İlginçtir, Türkiye’de Bakanlık bütçesinden karşılıksız olarak sinema eserlerine yardım tarihinin başlangıcı Yeni Dünya düzeninin ilan edilmesiyle yaşıttır. Aynı tarih Türkiye’ye Hollywood’un dağıtım şirketleri aracılığıyla doğrudan girmesine, Warner Bros. ve UIP’nin Türkiye’de şubelerini açmasına tanıklık ediyor. Ve süreci tamamlayan ise özellikle Brezilya dizilerinin Türkiye’de tavan yapması ve neredeyse bir hastalık derecesinde Türkiye’de prime time’da birinci olmaları.
Şimdi bu üç olguyu birlikte düşünelim ve zaman içinde neler olduğuna bakalım. 1990’lardaki olguları netleştirelim:
1. Hollywood, Türkiye’de doğrudan dağıtım sürecine başlıyor. 1968’de 3 bin olan sinema salonu sayısı, 300’e düşmüş, küçülme oranı yüzde 90. Hollywood şirketleri, sinema salonlarını tadilata alıyor, sistemi yeniliyor, tüketim tipini değiştiriyor, reklama başlıyor ve sinemayı ayrıcalıklı bir tüketim davranış tipine dönüştürüyor. Artık hedef kitlesi net olarak aile değildir, tam aksine çocuklar ve gençlerdir. Sinema salonları da AVM’nin içine yerleştiriliyor.

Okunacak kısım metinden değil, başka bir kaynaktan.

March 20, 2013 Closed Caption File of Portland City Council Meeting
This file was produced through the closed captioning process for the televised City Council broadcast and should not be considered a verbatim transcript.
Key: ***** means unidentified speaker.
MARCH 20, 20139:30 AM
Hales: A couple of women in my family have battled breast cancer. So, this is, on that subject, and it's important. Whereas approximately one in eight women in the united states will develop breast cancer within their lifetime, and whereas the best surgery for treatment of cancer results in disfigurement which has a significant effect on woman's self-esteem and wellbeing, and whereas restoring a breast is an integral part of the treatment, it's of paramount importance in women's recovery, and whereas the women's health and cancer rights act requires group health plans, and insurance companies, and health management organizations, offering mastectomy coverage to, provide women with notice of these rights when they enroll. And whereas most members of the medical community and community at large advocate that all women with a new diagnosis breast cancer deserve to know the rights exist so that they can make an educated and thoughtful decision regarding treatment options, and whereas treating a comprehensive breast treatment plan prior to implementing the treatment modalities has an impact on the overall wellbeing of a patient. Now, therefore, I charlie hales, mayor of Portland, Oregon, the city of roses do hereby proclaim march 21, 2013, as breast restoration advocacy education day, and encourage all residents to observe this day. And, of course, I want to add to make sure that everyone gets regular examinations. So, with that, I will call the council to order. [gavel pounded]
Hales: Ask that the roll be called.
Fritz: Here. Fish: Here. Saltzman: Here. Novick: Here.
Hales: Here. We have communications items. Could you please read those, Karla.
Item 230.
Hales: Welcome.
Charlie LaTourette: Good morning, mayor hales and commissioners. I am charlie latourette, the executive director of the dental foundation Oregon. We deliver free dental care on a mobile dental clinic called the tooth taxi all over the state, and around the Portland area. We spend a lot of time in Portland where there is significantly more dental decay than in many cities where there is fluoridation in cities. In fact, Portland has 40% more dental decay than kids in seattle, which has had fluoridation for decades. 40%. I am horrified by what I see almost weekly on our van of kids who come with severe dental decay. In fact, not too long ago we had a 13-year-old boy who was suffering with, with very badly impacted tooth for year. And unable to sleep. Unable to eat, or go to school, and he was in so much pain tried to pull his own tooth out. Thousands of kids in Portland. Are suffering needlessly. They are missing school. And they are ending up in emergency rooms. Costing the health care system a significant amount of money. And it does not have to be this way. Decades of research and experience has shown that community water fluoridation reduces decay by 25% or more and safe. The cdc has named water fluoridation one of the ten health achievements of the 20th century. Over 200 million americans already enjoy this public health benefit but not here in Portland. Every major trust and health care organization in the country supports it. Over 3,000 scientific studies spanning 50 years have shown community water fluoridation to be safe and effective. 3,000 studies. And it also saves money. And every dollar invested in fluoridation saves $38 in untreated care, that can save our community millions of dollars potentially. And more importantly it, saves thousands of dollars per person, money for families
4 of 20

2. Bakanlık destekleri başlıyor. Desteklerin özelliği karşılıksız olması. İkinci olarak ise süreci tamamlayan, festivallerin durumu. Festivallerin manevi merkez olmaları ikinci plana düşüyor, istikrarlı biçimde festivallerin maddi özendirici yanı güçlendiriliyor, sanılanın aksine ödülleri belediyeler vermiyor artık, doğrudan Bakanlık karşılıyor. Ayrıca festivallerin sayısı artıyor.

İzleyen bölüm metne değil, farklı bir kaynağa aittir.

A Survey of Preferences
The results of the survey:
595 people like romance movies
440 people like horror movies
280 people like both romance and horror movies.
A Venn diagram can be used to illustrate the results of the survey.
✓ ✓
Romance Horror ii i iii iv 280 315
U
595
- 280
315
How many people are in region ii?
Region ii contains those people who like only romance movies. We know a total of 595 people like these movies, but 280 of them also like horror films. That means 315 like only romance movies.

3. Türkiye’de özel televizyonlar açılıyor, art arda dizi yapımları özellikle 1990’ların ikinci yarısından itibaren başlıyor. Bu sürece geçilene kadar ise devreyi Arzu Film’in güldürüleri tamamlıyor, dönemin starı Kemal Sunal. O kadar ilginç ki aynı oyuncunun oynadığı filmler televizyonda neredeyse (şaka gibi!) bin kez prime time’da birinci oluyor. Ondan önce ise televizyonlarda Brezilya dizileri patlaması var, büyük bir reyting patlaması yaşıyorlar, öyle sıradan ev kadınları falan değil, bizim aptallığı ve sonradan görmüşlüğüyle ünlü sosyetemiz de Brezilya dizileri seyrediyor. Sürece dair Yeşilçam’ın en önemli senaristi Bülent Oran’ın yorumu net: Yemeyenin malını yerler!
Bu süreçte, o yılların sinemaya yeni başlayan isimleri, sanat filmi yapacağız diye ortaya çıkıyorlar ve bunların yaptıkları filmlere dair yorumlar ve bunlara ilişkin basında i) söyleşi ile yer verme, ii) filmlerine dair yapılan yorumlarda bir patlama yaşanıyor. Örneğin Nuri Bilge Ceylan ve Zeki Demirkubuz ile yapılan söyleşiler ve basında haklarında çıkan yorumlar ve haberleri topladığımızda, ikisinin toplamı Lütfi Akad, Yılmaz Güney, Metin Erksan, Halit Refiğ’in toplamından daha fazla. Aynı süreçte, Türkiye’de özel üniversiteler art arda açılıyor ve İletişim Fakülteleri ile Sinema-TV bölümleri –yatırıma ihtiyaç duymadan- açılmaya başlıyor. Sonuç garip: Türkiye’deki toplam iletişim fakültesi öğrencisi sayısı, İngiltere, Fransa ve Almanya’nın üçünün toplamından daha fazla.
Bu arada Yeni Türkiye Sineması filmlerinin özellikle büyük ödül almış filmlerinin toplam seyircisi neredeyse yalnız ve yalnız Yılmaz Güney’in bir ‘Arkadaş’ filminin seyircisi bile etmiyor.
Çünkü Türkiye’deki yeni sistem, artık sanat filmleri yaptıklarını iddia eden yönetmenlerin seyirciye seslenmek, halka ulaşmak ve halkla doğrudan temas etmek özelliği kalmamış, hatta bunun için çaba da göstermiyorlar, hatta gizliden gizliye vatandaşla artık basın-TV-dijital dünya ile bağları var.
Süreci tamamlayan ise korsan dvd’nin patlaması ve bütün Avrupa’nın en kolay erişim sağlanan Dünya Sinema Tarihi arşivinin Türkiye’de oluşması.
Artık sanatçı ne halka hesap veriyor, ne iktidara karşı dikleniyor, ne halka erişmeye çalışıyor: Bütün bu süreç içinde ise bir yandan Cumhuriyet’e saldırılıyor, öte yandan gericilik büyük güç kazanıyor ve süreci tamamlayan ise korkunç bir şiddetin eşlik ettiği bir “iç savaş” var.
Paradoksal gibi görünüyor ama net, olgular bunu en çıplak haliyle bize sunuyor çünkü:
Yeni Türkiye Sineması “Vatandaş rıza” için üretilmiyor, yabancılaşmıştır ve sanal âlemde ulufe ile yapılan, “olmayan-meydanların kahramanları” ile vitrini süsleyen bir sinema.
Tıpkı 1965 sonrası Brezilya’da darbe sonrasında...
Tıpkı aynı tarihlerde Mısır’da
Devlet destekli, kamu katkısıyla yapılan filmlerin o ülkelerin filmlerini giderek daha çok festival odaklı ve “sanat” maskesiyle ülke dışına yöneltmesi gibi, sinema yabancılaşıyor, bu arada muhalif ve radikal sinemacılar sektörün dışına itiliyor ve sistem yabancılaşıyor.